O receio de tratar-se de um atentado levou a Polícia Judiciária ao local, onde estavam mais de 60 agentes policiais, que trataram de confirmar que no Centro Ismaili não havia nenhum cúmplice.

Como seria de esperar, o acontecimento desencadeou uma série de reações, tendo André Ventura incendiado as hostes com um dos seus tweets habituais: «A política de portas abertas sem qualquer controlo deu nisto. O sangue destas vítimas é responsabilidade do criminoso afegão, mas está nas mãos do governo de António Costa», sentenciou o líder do Chega.
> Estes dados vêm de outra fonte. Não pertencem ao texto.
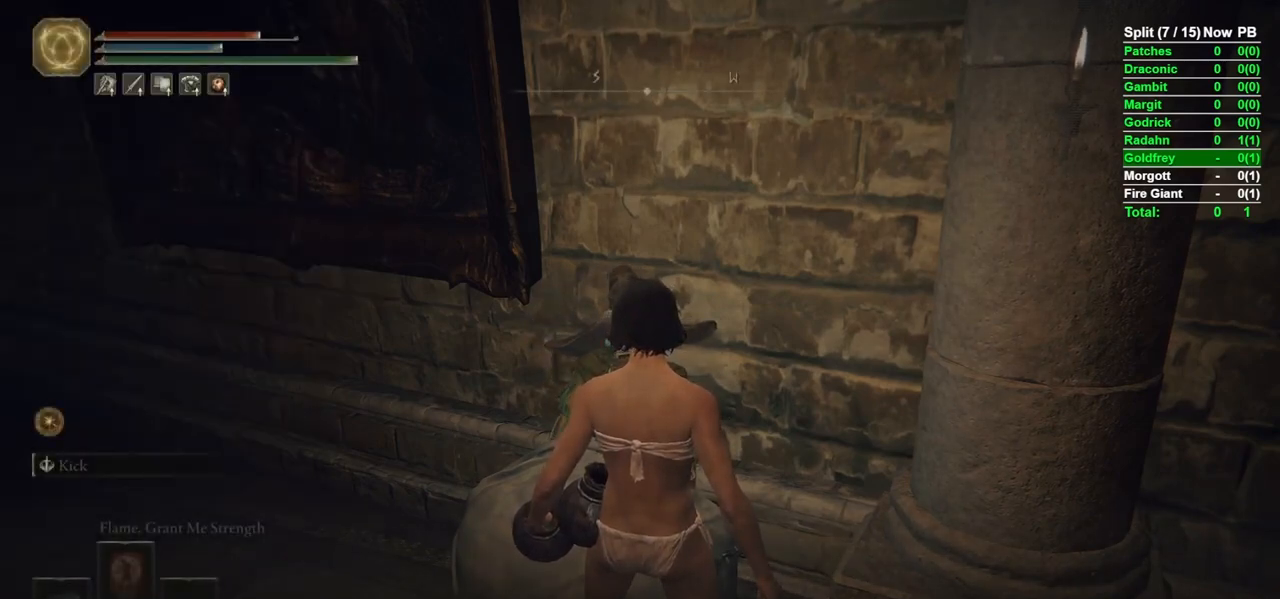
{"buttons": [], "left_stick": "down", "right_stick": "center", "events": [[33, "A", "up"], [117, "A", "down"], [183, "A", "up"], [267, "A", "down"], [333, "A", "up"], [500, "left_stick", "down"]]}
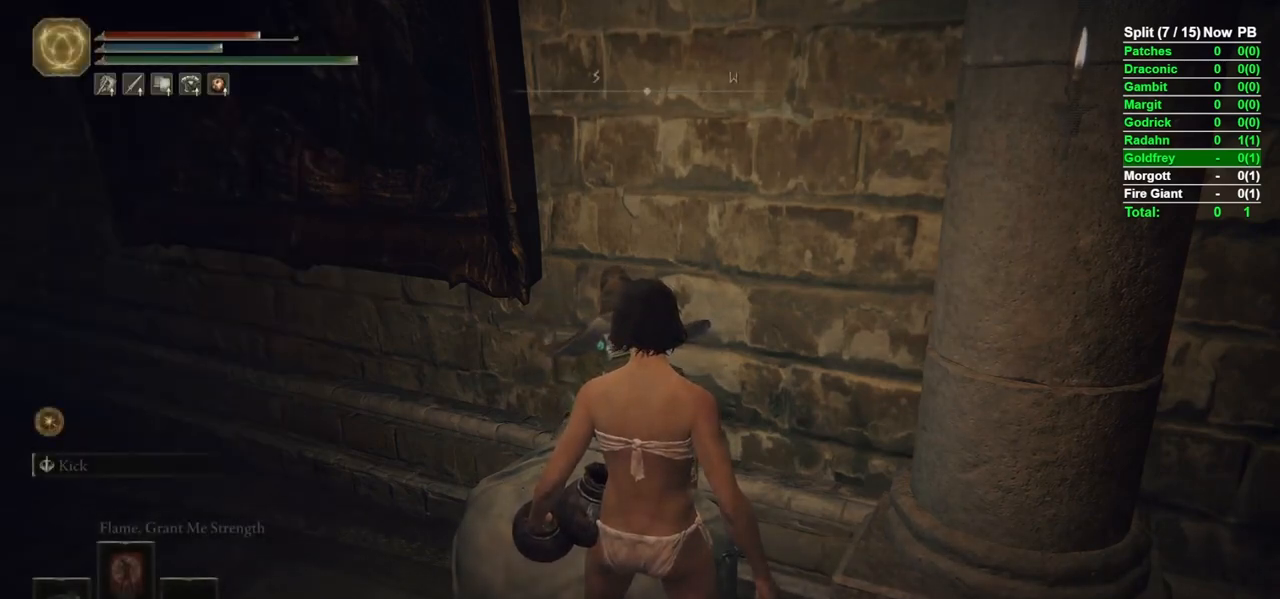
{"buttons": ["B"], "left_stick": "up-right", "right_stick": "right", "events": [[83, "B", "down"], [200, "left_stick", "down-right"], [200, "right_stick", "down-right"], [383, "right_stick", "right"], [483, "left_stick", "up-right"]]}
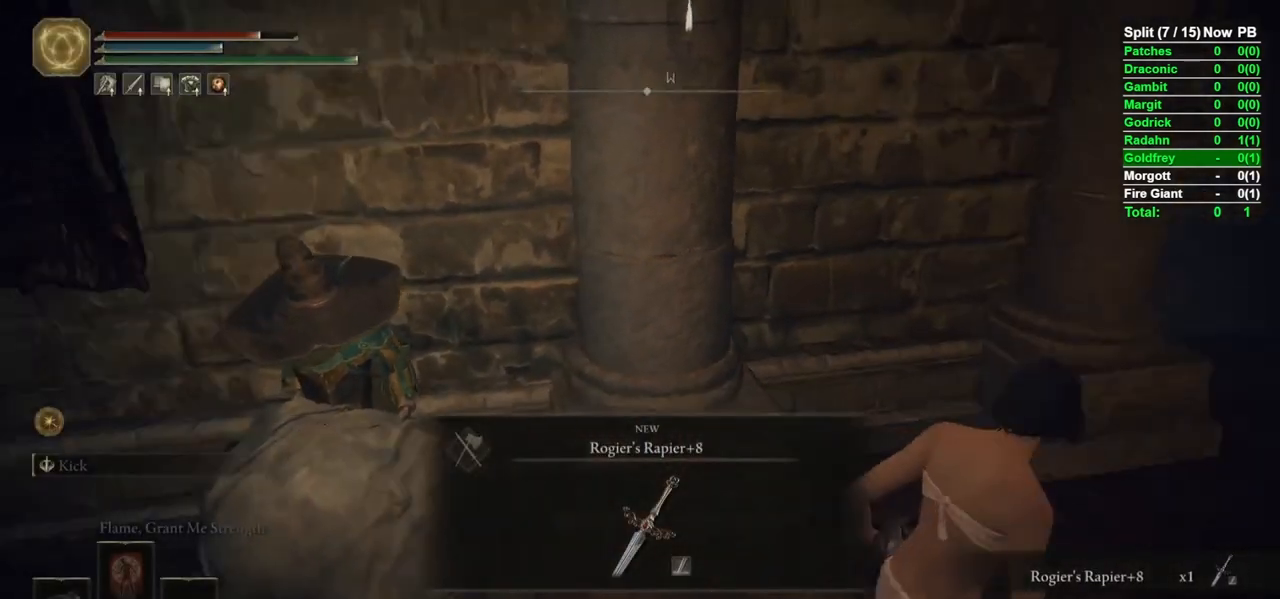
{"buttons": ["B"], "left_stick": "up", "right_stick": "center", "events": [[133, "right_stick", "center"], [250, "left_stick", "up"], [317, "Y", "down"], [417, "Y", "up"]]}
Já o Presidente da_República apelou a que não se façam generalizações, apesar de não haver «nada que justifique um ato criminoso como este». Marcelo_Rebelo de Sousa, que se deslocou ao local para demonstrar a sua solidariedade às famílias das vítimas e à comunidade ismaili, avançou com uma provável motivação de Adbul Bsshir. Do que foi possível apurar, o Presidente ficou com convicção de que «se trata de um caso individual, que era um caso psicológico, pessoal e familiar que ocorre em muitas circunstâncias com muitas pessoas».

 

Muçulmanos liberáis nos costumes

A maioria da comunidade ismaelita que vive em Portugal saiu de Moçambique na década de 70, tendo forte presença na hotelaria nacional. Os grupos Sana, VIP e agora o Fontecruz, na Avenida da Liberdade, pertencem a empresários ismaelitas portugueses. Com o dinheiro que ganham, alguns empresários apostam em dar respostas à exclusão social e à pobreza urbana – algo que caracteriza o Centro Ismaili – uma das máximas de Aga Khan, o líder espiritual destes muçulmanos que adoram seguir as máximas de dois poetas nascidos nos séculos XI e XII, Omar Khayyam e Jalal Rumi, respetivamente. Ambos fizeram grandes odes ao vinho e aos prazeres da vida. E é por fazerem uma leitura diferente do Corão, que os ismaelitas são renegados como muçulmanos pelos sunitas, por exemplo. A título de curiosidade, diga-se que o famoso hotel Polana, em Maputo, pertence à fundação Aga Khan.